## Short exercise
Reproduce every line of text in the rows below word for word, leaving out the pictures.

## Dataset records
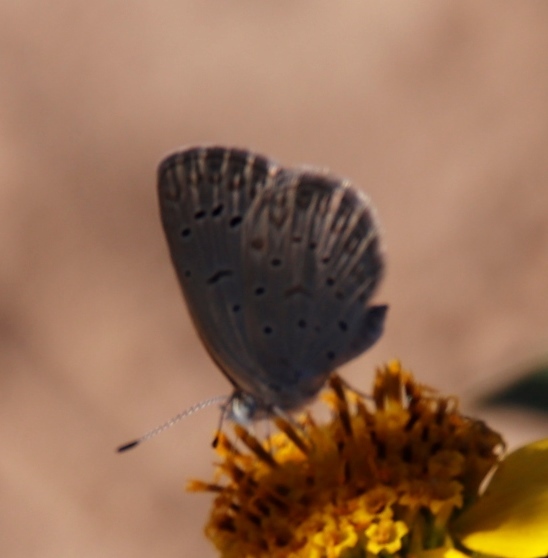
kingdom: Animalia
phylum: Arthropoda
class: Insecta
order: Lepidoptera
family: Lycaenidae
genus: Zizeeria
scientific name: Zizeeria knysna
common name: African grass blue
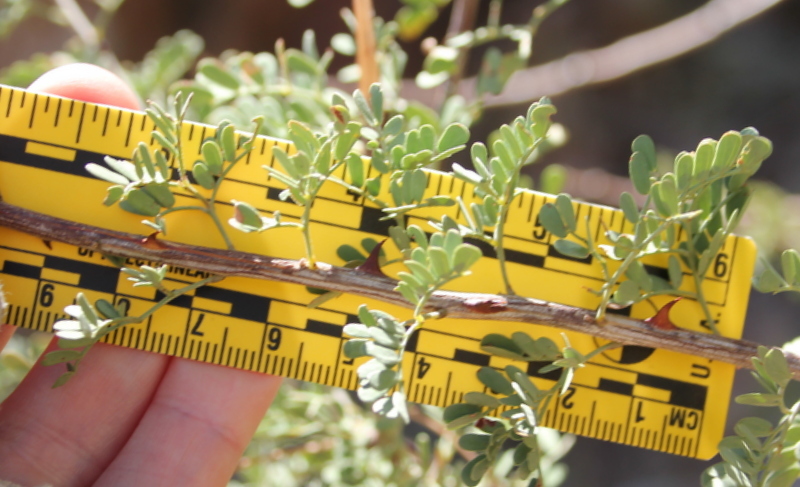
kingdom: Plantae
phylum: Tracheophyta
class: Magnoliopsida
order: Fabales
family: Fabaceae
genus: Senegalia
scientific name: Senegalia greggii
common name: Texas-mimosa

## Output below
kingdom: Animalia
phylum: Arthropoda
class: Insecta
order: Lepidoptera
family: Lycaenidae
genus: Zizeeria
scientific name: Zizeeria knysna
common name: African grass blue
kingdom: Plantae
phylum: Tracheophyta
class: Magnoliopsida
order: Fabales
family: Fabaceae
genus: Senegalia
scientific name: Senegalia greggii
common name: Texas-mimosa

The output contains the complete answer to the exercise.